[Ponte Radio] Nakba e repressione
Redazionali Ondarossa - Friday, May 15, 2026Cominciamo questo ponte radio con un intervento di Basem Kharma,ricercatore in storia contemporanea presso l'Università di Modena e Reggio Emilia, che ci aiuta a ricostruire cosa significa la Nakba per le persone palestinesi. Ripercorre come è cominciato il colonialismo di insediamento dello Stato di Israele. La Nakba non è un momento storico staccato dal presente, ma l' apice di un processo di espulsione, colonizzazione che inizia prima del 1948 e continua ancora oggi. Ciò che cambia non è l'intenzione dell'occupazione ma le modalità, più o meno violente.
Con una compagna dei giovani palestinesi ripercorriamo il ruolo attivo che l'Italia ha avuto nel reprimere la solidarietà con la lotta del popolo palestinese. In particolare vediamo come nei tribunali italiani siano state presentate prove dello shin bet ed escluse testimonianze che avrebbero potuto provare il colonialismo israeliano. Parliamo dei palestinesi arrestati in Italia, dell'operazione "Domino" a Genova , con l'accusa di finanziare la resistenza palestinese, in particolare Hamas. Tutti questi casi fanno parte di un progetto coerente, per tagliare legami con la resistenza e la solidarietà alla popolazione palestinese.
Sentiamo l'avvocato Rossi Albertini per approfondire il caso di Ahmad Salem, e fare un punto sugli altri processi aperti nei confronti dei palestinesi in Italia. Concludiamo con alcune riflessioni sui nuovi decreti sicurezza, sull'utilizzo del 41bis, sull'introduzione di nuovi reati, più poteri alla polizia, che concorrono ad alimentare un clima di paura e pericolo.
Una compagna del Comitato Solidarietà Ulm5 Berlino, ci aggiorna sulla seconda udienza di questo processo farsa.

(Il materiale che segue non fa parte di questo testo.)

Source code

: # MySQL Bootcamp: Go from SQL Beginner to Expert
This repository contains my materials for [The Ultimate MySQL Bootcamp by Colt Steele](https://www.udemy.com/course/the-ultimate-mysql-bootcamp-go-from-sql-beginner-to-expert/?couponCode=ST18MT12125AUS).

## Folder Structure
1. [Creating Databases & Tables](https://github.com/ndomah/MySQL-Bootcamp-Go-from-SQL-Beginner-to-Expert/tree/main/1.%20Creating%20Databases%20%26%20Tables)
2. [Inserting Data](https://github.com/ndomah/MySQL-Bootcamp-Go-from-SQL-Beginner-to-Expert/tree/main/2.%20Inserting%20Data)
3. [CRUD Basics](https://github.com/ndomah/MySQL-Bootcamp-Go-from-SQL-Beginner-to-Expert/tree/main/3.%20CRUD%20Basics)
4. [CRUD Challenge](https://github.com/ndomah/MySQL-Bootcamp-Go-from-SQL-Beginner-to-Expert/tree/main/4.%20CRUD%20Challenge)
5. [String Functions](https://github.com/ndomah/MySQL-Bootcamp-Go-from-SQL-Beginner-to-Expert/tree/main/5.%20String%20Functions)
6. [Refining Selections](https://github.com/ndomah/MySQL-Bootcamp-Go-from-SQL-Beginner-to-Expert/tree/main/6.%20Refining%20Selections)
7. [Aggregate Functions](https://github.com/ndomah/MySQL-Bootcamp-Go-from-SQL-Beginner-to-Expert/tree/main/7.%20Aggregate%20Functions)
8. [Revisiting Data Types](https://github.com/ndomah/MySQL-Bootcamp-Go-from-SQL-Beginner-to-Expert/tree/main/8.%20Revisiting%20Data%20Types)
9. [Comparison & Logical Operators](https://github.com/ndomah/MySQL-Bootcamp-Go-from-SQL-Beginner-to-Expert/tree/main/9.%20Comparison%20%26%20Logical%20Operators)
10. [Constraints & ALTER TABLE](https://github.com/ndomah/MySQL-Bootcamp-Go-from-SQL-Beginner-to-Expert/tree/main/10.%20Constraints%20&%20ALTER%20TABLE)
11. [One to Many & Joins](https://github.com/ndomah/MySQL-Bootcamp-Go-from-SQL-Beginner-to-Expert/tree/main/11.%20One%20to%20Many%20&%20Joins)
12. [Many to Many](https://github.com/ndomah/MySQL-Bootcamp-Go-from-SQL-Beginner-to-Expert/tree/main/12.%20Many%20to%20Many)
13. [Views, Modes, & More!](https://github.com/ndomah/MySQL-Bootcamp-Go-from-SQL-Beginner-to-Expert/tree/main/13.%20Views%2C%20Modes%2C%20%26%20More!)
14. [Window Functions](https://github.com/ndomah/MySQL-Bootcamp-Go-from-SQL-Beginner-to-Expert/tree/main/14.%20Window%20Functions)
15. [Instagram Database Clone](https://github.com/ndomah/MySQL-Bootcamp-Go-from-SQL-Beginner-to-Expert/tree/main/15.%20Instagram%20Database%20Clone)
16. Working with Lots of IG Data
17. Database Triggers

Cinque giovani attivistx con base a Berlino sono statx arrestatx l'8 settembre dello scorso anno in relazione a un'azione presso la Elbit System di Ulm, in Germania, che aveva come obiettivo interrompere il flusso di armi verso Israele. La Elbit System fornisce infatti l'86 per cento delle armi e della tecnologia di sorveglianza all'esercito di Israele che le ha usate e le usa per il genocidio della popolazione palestinese. Gli Ulm già da sei mesi sono in arresto in un regime molto duro e rischiano una condanna a cinque anni e forti violazioni dei loro diritti umani. Il processo è iniziato lunedì 27 aprile, a Stoccarda, con la prima udienza che è stata sospesa senza che sia stato possibile portare avanti la lettura dei capi d'accusa a causa delle critiche alle condizioni de detenzione fatte dalla difesa.